▶ Instructions for the task
Look for the line containing "Table 2. Demographic" and the line containing "Figure 13. Visual" in the entries below. Copy those two and all lines between them exactly, leaving out pictures.

▶ Raw data

########

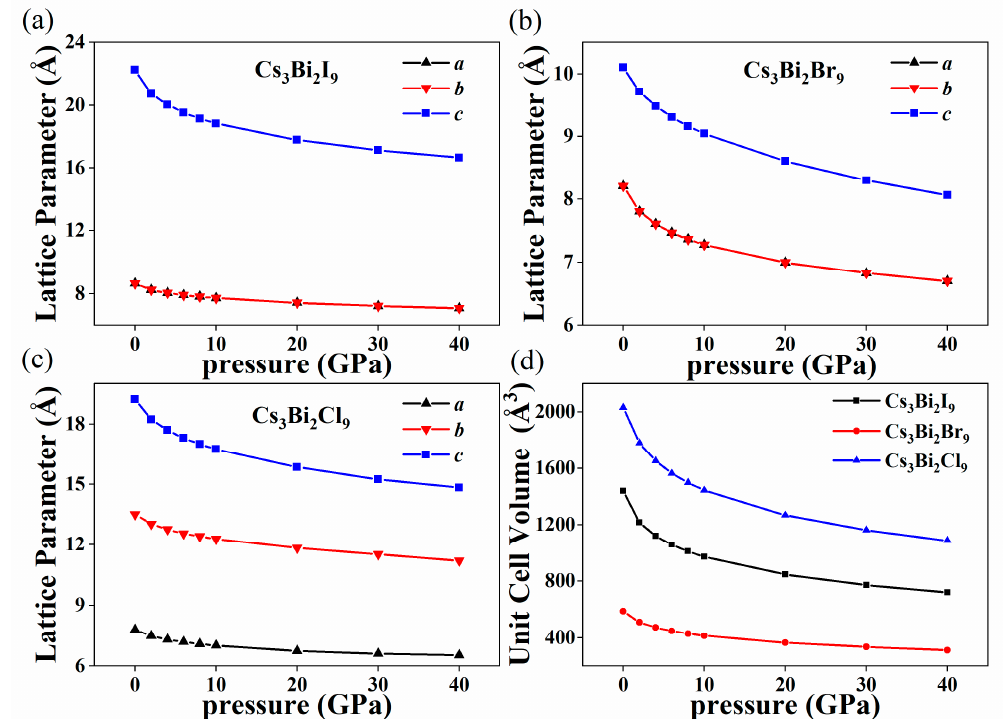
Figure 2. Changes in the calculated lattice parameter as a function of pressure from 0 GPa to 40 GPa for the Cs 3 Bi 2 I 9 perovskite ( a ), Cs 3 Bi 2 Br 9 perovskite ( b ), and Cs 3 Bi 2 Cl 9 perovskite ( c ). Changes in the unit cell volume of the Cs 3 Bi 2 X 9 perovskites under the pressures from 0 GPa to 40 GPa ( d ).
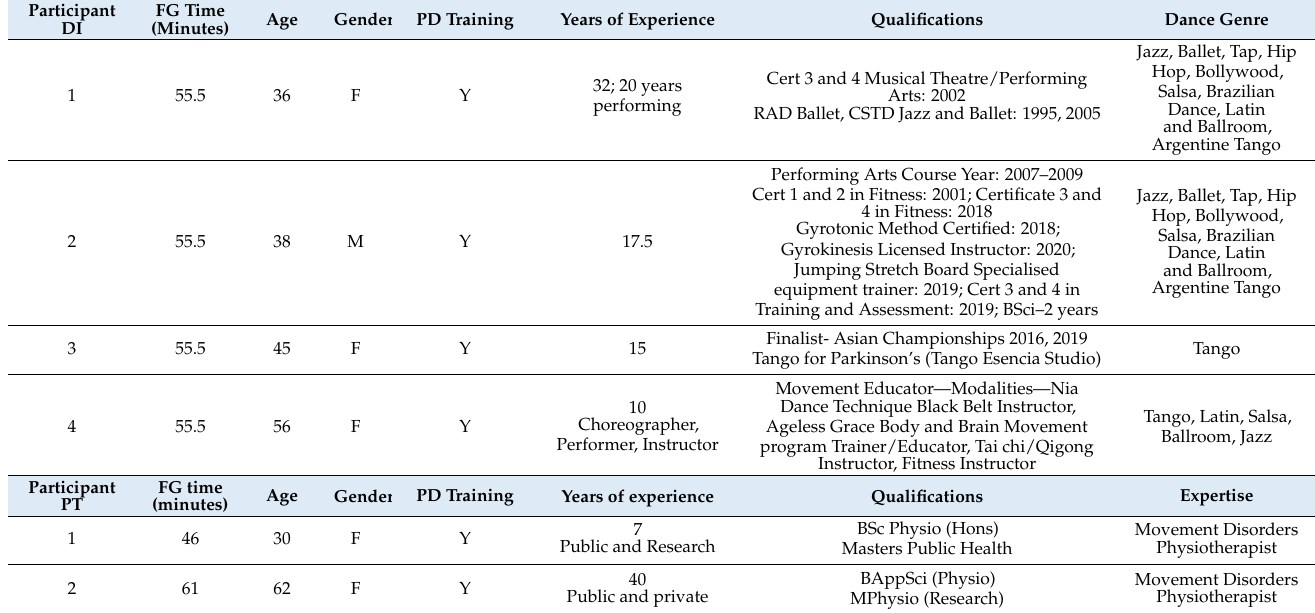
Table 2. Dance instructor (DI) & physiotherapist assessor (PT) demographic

########

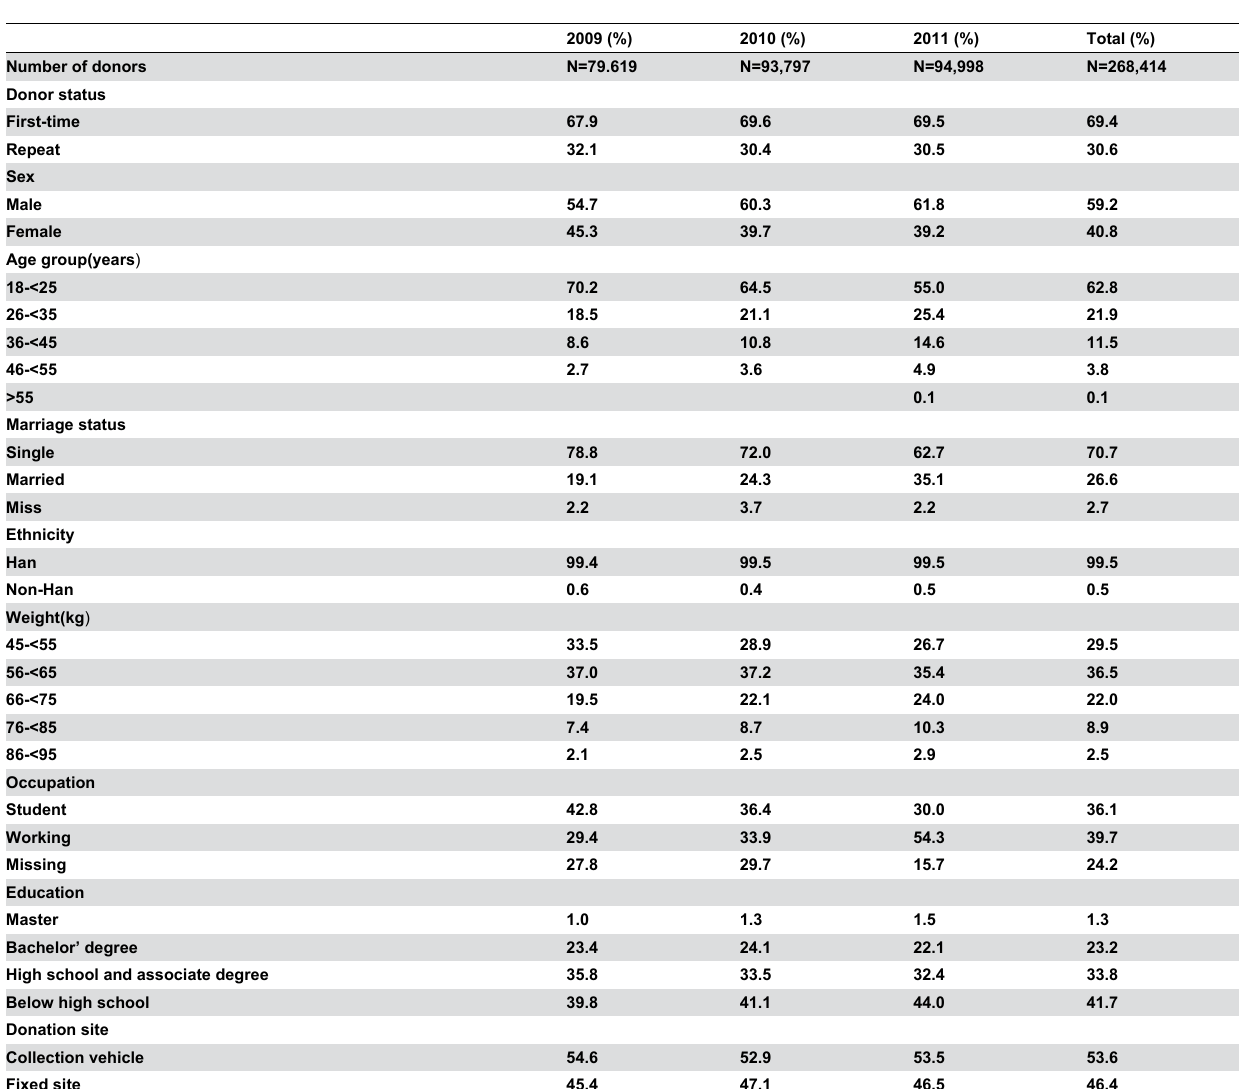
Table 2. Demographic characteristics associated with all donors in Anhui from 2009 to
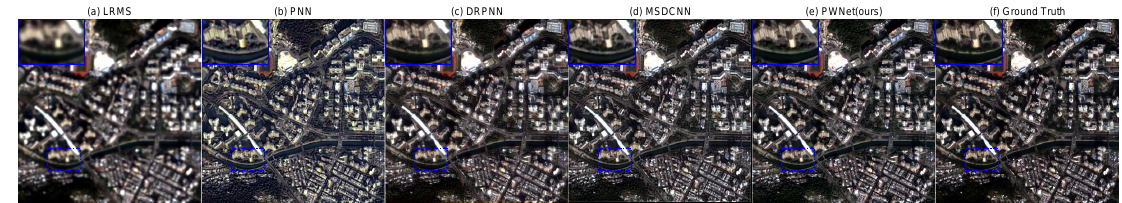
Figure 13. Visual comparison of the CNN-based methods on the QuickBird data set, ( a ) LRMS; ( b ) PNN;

########

▶ Exercise result
Table 2. Demographic characteristics associated with all donors in Anhui from 2009 to
Figure 13. Visual comparison of the CNN-based methods on the QuickBird data set, ( a ) LRMS; ( b ) PNN;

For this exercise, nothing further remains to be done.